**TO DO**
Copy the lines below word for word, from the first one through the line containing "Координационным Центром первоначально были".

▬▬▬▬▬▬

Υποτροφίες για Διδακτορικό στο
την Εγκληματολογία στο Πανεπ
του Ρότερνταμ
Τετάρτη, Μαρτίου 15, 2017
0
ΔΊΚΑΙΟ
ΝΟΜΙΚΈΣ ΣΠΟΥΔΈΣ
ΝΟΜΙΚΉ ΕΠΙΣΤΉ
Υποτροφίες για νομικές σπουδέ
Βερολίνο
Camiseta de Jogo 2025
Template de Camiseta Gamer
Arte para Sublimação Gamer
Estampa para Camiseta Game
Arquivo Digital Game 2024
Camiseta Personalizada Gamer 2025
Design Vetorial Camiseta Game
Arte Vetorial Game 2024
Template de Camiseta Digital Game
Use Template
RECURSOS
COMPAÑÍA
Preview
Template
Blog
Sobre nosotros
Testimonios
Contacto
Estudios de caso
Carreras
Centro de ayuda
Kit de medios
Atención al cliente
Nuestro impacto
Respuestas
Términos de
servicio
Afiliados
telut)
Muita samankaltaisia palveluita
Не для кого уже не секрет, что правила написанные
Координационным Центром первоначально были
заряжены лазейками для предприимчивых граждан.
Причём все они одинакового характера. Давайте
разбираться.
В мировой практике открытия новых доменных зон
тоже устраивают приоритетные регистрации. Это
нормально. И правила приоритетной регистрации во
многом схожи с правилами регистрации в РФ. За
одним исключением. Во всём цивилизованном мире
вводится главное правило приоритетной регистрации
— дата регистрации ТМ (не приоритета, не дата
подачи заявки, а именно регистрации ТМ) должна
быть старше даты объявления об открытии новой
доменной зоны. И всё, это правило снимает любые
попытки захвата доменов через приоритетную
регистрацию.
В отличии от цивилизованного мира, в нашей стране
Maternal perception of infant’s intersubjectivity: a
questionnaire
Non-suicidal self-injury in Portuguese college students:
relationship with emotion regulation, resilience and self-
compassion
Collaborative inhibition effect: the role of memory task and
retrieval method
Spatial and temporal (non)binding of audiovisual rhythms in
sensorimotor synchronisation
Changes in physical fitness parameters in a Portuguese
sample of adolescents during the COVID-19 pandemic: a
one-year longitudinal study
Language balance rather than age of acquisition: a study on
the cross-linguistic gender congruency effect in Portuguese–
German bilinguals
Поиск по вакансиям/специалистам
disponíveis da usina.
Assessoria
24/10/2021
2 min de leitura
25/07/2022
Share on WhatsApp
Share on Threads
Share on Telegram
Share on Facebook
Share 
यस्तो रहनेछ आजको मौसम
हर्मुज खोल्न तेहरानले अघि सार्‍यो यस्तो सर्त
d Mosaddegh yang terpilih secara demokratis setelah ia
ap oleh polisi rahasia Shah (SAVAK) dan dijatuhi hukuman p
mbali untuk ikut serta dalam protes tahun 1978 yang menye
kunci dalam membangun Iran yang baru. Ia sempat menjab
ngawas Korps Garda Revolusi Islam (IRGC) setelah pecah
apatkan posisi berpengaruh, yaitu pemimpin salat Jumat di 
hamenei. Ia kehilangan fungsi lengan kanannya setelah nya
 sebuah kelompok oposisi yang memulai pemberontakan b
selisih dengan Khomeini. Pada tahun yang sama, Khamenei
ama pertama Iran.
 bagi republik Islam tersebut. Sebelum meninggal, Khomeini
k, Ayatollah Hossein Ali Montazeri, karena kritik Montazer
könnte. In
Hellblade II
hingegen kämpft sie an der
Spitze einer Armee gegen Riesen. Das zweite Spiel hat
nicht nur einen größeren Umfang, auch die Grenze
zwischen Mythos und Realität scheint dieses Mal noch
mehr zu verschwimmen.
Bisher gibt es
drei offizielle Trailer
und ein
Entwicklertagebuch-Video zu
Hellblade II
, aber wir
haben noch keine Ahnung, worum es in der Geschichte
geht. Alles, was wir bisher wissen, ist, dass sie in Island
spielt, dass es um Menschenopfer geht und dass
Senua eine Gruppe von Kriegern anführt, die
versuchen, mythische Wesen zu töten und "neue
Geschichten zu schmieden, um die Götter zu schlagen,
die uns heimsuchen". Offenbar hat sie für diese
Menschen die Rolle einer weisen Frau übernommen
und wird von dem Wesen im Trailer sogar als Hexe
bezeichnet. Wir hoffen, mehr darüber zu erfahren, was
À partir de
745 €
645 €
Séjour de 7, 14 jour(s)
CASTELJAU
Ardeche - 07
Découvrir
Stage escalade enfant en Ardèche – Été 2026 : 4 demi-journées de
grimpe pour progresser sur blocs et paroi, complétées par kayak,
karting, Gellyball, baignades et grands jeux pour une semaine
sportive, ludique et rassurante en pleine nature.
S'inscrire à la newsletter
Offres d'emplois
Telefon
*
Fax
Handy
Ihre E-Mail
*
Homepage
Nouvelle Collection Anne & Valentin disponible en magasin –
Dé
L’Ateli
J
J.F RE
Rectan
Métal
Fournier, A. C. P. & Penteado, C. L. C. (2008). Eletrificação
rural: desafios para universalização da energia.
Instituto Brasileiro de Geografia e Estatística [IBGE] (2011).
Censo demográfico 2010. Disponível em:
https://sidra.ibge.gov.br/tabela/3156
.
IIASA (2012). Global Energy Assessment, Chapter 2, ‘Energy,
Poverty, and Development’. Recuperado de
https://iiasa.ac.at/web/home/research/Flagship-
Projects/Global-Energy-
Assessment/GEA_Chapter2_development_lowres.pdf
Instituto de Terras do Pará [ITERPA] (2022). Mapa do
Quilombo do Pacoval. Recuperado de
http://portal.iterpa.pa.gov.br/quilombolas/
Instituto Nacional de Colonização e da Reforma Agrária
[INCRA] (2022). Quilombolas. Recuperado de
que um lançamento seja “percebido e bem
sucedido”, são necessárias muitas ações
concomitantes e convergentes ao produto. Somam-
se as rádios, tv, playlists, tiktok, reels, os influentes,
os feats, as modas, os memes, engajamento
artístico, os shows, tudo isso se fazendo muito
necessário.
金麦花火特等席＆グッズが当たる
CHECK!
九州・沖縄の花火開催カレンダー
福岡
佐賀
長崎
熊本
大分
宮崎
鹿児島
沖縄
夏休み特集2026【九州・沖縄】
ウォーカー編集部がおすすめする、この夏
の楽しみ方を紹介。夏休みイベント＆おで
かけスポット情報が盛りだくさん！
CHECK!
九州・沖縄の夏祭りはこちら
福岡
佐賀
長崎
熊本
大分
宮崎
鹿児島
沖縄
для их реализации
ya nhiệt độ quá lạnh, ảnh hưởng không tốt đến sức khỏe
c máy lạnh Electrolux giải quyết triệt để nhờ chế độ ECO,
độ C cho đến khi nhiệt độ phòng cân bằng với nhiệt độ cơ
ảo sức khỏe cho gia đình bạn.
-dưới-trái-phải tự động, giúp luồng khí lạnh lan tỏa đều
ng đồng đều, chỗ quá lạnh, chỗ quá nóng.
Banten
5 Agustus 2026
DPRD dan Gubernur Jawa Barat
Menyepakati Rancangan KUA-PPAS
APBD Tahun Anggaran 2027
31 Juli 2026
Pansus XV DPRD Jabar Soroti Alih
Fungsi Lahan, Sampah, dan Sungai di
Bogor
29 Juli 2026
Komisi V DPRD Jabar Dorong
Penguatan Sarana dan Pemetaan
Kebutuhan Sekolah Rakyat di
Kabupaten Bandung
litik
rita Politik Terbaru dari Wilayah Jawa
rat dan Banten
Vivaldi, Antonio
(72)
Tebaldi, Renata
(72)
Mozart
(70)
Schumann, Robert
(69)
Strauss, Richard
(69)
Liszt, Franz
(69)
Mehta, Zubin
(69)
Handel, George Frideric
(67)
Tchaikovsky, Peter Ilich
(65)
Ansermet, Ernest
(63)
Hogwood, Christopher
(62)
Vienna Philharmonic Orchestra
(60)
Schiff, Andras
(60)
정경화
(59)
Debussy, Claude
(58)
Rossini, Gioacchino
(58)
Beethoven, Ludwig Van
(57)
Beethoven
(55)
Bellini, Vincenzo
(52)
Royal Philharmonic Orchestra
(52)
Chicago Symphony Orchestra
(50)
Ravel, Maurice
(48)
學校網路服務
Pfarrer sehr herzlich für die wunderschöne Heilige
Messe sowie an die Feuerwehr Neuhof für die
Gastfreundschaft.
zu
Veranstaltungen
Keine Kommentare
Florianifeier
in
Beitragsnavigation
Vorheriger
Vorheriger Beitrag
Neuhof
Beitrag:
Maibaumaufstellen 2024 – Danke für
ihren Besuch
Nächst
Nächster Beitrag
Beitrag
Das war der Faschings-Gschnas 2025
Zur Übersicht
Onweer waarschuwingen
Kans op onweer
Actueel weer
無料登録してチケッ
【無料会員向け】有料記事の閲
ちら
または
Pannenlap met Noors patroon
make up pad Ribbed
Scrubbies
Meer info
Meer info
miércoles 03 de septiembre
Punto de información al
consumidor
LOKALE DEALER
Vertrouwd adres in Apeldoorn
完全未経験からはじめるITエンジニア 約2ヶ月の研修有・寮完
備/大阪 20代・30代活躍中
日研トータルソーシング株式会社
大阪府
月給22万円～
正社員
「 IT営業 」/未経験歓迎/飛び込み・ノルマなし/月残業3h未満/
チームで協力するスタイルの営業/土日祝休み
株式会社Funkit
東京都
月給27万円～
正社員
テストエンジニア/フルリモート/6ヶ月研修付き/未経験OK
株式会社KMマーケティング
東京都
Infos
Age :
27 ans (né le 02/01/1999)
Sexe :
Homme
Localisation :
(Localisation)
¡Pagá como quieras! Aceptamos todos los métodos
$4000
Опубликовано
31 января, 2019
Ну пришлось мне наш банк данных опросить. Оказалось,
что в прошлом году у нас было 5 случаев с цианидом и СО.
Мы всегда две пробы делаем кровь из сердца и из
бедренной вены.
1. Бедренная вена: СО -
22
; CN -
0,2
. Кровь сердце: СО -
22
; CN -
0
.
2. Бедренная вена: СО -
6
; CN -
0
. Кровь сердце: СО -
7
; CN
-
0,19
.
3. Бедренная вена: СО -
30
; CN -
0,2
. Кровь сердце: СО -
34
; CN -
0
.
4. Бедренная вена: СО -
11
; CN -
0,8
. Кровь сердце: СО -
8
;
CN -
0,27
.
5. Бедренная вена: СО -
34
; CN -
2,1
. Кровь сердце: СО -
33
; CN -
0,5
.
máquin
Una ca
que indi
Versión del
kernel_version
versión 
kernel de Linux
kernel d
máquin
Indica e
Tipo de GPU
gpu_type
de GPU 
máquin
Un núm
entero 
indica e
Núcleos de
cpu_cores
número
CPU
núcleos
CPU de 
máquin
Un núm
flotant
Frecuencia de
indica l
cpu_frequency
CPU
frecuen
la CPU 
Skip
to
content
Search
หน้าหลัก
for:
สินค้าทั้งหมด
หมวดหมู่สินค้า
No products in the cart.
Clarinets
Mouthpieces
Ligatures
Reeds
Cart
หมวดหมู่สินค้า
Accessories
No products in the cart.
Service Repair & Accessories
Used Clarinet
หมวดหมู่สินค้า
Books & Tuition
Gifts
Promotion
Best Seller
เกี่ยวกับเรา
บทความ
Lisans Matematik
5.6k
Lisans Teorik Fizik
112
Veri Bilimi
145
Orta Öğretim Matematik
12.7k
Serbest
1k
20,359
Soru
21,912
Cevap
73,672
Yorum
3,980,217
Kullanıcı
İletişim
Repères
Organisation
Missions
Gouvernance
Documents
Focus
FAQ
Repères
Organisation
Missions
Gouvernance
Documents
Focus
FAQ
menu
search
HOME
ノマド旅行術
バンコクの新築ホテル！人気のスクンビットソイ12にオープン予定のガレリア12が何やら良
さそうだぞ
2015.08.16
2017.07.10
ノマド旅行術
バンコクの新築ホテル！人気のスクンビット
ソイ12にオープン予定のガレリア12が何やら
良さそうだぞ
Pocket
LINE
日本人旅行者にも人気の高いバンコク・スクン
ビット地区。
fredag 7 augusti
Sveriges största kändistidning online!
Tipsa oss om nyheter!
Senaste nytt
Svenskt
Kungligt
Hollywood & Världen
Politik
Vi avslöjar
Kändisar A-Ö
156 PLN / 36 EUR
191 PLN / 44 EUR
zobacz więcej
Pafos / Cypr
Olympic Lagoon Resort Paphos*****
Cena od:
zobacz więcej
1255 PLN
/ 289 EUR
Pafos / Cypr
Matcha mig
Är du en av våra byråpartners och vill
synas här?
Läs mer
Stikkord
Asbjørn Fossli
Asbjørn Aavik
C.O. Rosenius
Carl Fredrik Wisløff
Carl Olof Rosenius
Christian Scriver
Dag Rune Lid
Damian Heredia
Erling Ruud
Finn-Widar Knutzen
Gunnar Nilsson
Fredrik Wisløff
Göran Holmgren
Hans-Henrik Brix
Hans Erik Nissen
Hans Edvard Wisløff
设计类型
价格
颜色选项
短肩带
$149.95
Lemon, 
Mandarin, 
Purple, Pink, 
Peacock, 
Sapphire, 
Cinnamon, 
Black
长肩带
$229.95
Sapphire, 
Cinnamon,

▬▬▬▬▬▬

**TASK RESULT**
Υποτροφίες για Διδακτορικό στο
την Εγκληματολογία στο Πανεπ
του Ρότερνταμ
Τετάρτη, Μαρτίου 15, 2017
0
ΔΊΚΑΙΟ
ΝΟΜΙΚΈΣ ΣΠΟΥΔΈΣ
ΝΟΜΙΚΉ ΕΠΙΣΤΉ
Υποτροφίες για νομικές σπουδέ
Βερολίνο
Camiseta de Jogo 2025
Template de Camiseta Gamer
Arte para Sublimação Gamer
Estampa para Camiseta Game
Arquivo Digital Game 2024
Camiseta Personalizada Gamer 2025
Design Vetorial Camiseta Game
Arte Vetorial Game 2024
Template de Camiseta Digital Game
Use Template
RECURSOS
COMPAÑÍA
Preview
Template
Blog
Sobre nosotros
Testimonios
Contacto
Estudios de caso
Carreras
Centro de ayuda
Kit de medios
Atención al cliente
Nuestro impacto
Respuestas
Términos de
servicio
Afiliados
telut)
Muita samankaltaisia palveluita
Не для кого уже не секрет, что правила написанные
Координационным Центром первоначально были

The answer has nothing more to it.